Le podcast « Tant qu’il y aura des Gones » a ouvert ses micros lundi pour revenir sur le revers cuisant de l’OL à Toulouse, dimanche dernier. Autour de Razik Brikh, l’équipe composée d’Enzo Reale en tant que consultant, du journaliste David Hernandez et de Killian Guillemois, dirigeant et joueur de l’ASC Barreau de Lyon Football, n’a pas caché sa déception face à cette performance décevante. Le contraste était flagrant avec la prestation des Lyonnais quatre jours plus tôt, quand ils s’étaient imposés largement contre Rennes (4-2).

Depuis dimanche, l’Olympique lyonnais occupe la quatrième place du classement sans maîtriser son destin pour accrocher le podium final. Les coéquipiers de Corentin Tolisso dépendent désormais des résultats d’autres concurrents. Lille, qui reçoit Auxerre ce week-end, et Rennes, bien positionnés dans le top 5, constituent des menaces à surveiller attentivement. Cette situation inconfortable illustre une fin de saison instable, à mille lieues des ambitions affichées en début d’exercice 2025-2026.

Malgré tout, les protégés de Paulo Fonseca peuvent se consoler d’une certitude : leur bilan actuel dépasse déjà celui de la saison précédente.
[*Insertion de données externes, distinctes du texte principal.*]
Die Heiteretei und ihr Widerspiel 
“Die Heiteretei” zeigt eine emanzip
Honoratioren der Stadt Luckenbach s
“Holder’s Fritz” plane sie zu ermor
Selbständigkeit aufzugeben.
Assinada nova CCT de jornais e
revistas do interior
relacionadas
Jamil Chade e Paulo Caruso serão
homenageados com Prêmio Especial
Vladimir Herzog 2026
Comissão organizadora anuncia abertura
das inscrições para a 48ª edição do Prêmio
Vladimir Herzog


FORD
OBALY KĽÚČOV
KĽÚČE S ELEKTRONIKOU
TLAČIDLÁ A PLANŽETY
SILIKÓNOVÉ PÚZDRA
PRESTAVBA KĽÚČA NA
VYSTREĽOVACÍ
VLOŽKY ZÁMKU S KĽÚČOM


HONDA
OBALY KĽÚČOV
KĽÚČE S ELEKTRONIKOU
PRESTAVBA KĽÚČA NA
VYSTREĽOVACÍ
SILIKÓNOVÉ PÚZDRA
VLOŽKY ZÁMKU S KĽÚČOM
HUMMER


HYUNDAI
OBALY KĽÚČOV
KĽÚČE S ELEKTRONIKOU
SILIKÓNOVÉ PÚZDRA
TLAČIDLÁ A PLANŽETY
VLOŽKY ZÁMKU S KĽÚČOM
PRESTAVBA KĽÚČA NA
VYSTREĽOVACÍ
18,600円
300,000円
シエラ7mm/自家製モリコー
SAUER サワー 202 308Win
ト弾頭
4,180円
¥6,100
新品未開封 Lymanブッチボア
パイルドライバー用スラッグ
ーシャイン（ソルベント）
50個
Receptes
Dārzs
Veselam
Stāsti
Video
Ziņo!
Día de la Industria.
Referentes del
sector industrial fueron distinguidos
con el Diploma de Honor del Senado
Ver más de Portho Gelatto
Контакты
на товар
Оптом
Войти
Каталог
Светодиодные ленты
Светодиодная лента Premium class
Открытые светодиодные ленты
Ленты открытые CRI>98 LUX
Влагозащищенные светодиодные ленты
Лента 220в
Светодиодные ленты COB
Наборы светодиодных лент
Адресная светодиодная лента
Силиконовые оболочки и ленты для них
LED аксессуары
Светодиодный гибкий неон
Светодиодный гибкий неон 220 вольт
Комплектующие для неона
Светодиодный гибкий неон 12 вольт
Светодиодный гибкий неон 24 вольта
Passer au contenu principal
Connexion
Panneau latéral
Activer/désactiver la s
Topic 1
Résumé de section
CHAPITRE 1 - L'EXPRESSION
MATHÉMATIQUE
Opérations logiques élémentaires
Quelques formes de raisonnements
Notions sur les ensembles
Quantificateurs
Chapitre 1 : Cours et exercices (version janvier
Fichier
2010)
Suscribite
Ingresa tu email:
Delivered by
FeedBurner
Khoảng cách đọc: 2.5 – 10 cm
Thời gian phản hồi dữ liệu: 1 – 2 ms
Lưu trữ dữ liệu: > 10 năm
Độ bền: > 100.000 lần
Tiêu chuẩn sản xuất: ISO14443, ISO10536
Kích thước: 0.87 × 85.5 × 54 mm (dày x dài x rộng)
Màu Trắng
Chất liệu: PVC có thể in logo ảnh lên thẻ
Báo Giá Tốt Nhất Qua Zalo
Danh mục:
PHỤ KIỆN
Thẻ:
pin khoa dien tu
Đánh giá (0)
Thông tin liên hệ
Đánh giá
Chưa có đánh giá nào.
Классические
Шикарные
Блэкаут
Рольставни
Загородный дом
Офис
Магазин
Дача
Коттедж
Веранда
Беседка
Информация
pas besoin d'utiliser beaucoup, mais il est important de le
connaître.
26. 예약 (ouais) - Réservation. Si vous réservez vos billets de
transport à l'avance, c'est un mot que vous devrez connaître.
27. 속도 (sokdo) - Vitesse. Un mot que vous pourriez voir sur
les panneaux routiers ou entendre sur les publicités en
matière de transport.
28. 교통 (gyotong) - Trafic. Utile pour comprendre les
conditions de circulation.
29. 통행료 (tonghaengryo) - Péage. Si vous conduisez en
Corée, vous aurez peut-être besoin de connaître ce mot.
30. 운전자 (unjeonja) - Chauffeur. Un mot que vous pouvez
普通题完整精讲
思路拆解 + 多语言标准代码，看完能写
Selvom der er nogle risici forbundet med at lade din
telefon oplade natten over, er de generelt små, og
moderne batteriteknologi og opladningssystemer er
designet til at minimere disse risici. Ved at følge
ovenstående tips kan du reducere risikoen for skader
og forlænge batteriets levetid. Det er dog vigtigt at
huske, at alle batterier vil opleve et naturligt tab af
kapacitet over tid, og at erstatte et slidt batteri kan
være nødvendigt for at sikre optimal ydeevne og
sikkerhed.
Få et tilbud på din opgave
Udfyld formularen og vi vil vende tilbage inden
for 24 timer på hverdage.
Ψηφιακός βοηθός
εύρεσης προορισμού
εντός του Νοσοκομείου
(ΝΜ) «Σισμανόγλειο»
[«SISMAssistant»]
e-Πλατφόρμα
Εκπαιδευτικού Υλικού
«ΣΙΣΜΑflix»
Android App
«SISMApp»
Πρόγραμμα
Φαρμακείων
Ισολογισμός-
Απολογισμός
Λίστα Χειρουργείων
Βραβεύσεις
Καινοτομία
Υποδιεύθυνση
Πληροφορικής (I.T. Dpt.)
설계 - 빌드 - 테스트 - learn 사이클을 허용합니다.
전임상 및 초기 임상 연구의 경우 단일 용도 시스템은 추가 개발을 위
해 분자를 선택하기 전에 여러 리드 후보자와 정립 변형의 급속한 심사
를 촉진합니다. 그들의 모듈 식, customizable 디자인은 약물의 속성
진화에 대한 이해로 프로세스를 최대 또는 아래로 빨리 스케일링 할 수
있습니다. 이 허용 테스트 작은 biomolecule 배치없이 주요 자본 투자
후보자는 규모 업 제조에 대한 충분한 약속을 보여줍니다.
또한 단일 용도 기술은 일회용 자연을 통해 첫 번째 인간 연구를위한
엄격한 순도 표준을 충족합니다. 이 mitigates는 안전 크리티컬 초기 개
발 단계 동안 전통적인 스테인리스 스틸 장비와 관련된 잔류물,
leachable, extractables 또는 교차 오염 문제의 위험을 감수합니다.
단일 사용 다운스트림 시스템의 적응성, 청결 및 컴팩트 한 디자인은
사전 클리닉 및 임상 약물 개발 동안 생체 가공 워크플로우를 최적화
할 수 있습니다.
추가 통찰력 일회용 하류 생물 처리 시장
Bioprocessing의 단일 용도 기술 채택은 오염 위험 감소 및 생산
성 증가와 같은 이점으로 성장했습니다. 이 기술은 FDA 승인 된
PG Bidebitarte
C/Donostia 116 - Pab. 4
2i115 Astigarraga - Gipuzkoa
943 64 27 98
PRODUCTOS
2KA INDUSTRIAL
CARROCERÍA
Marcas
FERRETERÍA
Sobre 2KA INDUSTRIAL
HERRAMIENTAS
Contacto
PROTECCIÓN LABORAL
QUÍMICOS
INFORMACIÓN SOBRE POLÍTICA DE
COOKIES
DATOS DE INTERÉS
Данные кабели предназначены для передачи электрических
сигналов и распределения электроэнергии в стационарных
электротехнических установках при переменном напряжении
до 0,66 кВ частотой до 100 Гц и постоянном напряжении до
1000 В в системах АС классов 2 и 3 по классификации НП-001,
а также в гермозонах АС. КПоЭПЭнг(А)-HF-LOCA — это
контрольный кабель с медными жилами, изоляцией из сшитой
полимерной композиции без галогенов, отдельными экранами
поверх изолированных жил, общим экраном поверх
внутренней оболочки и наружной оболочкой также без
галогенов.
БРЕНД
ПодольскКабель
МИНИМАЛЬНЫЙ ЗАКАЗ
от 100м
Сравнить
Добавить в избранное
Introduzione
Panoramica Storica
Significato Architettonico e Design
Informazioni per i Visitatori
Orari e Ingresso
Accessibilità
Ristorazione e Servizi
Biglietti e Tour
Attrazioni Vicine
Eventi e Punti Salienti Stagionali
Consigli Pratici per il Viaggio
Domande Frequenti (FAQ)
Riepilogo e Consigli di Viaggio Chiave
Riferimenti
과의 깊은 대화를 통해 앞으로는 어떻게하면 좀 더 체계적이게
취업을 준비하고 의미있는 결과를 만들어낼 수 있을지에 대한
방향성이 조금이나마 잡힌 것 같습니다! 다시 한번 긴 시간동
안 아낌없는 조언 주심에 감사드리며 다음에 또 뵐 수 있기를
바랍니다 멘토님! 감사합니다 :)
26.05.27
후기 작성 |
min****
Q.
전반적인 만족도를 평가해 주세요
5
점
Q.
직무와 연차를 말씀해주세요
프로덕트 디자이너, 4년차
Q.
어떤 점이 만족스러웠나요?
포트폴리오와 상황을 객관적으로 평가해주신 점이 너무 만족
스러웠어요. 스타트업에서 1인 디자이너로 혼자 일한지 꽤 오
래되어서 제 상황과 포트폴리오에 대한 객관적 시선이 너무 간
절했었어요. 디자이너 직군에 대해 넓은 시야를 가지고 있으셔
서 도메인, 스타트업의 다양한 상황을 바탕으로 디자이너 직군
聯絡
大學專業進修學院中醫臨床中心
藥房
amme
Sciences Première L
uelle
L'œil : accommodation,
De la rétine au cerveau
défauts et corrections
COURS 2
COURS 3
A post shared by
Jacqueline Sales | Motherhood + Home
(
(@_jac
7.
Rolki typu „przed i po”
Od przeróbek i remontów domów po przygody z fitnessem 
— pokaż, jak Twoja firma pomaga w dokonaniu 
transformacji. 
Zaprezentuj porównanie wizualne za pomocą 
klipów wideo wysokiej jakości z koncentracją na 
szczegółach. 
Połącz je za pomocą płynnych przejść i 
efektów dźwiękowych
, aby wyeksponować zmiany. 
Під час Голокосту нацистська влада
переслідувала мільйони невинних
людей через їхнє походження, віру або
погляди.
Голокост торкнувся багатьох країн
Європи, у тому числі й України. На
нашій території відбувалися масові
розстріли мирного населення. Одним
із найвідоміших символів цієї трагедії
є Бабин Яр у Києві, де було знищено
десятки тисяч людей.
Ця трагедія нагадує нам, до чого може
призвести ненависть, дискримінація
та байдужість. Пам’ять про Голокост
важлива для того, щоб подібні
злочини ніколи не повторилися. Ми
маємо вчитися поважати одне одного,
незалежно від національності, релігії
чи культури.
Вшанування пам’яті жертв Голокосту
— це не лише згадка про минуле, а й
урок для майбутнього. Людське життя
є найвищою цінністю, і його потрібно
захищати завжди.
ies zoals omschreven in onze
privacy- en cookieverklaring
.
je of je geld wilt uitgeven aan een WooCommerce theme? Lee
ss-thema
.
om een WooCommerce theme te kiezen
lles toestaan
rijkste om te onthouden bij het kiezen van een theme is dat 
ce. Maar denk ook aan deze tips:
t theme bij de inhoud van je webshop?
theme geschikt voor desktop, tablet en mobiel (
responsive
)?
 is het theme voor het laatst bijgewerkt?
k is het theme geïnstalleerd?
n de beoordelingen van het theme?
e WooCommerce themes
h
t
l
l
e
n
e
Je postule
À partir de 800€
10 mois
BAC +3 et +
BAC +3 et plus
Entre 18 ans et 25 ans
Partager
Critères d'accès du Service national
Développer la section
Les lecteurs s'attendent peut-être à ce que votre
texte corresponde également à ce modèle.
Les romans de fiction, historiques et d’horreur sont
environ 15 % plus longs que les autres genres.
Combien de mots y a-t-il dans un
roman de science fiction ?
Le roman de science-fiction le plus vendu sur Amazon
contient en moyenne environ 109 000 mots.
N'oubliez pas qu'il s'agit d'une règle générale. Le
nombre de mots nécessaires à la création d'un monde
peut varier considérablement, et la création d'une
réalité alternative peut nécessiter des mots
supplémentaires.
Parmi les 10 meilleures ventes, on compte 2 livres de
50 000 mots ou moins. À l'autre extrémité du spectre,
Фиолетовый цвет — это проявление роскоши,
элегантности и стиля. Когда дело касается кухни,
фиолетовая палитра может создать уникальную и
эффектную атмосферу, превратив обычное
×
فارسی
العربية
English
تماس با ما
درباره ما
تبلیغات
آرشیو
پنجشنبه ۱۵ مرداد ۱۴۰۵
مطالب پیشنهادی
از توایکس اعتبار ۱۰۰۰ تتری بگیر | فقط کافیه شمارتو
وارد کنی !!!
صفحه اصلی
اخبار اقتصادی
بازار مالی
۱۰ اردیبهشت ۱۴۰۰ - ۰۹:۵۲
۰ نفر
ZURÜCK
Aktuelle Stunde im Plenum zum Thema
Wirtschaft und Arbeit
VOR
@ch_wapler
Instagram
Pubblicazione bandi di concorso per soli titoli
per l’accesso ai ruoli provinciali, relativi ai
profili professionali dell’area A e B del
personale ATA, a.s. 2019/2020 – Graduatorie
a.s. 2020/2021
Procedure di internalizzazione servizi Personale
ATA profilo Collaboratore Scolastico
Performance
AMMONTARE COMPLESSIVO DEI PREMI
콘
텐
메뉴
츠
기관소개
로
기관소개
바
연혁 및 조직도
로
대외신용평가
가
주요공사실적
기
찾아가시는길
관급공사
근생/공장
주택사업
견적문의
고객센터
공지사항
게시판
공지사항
Une maigre satisfaction quand on observe la trajectoire chaotique des dernières semaines. Les débats lundi ont naturellement porté sur cette question fondamentale : peut-on réellement se réjouir d’une telle campagne ?

Le dernier acte de cette saison mouvementée approche à grands pas. Dimanche à 21 heures, l’OL accueillera Lens, une formation redoutable qui occupe la deuxième place du classement. Au-delà du classement, les Sang et Or visent une finale de Coupe de France, mais ce contexte ne les empêchera pas d’engager un combat sans concession dans le Rhône. Les Lyonnais rêvent de conclure leur exercice par une belle fête au Parc OL, mais devront d’abord dompter un adversaire de premier plan pour y parvenir.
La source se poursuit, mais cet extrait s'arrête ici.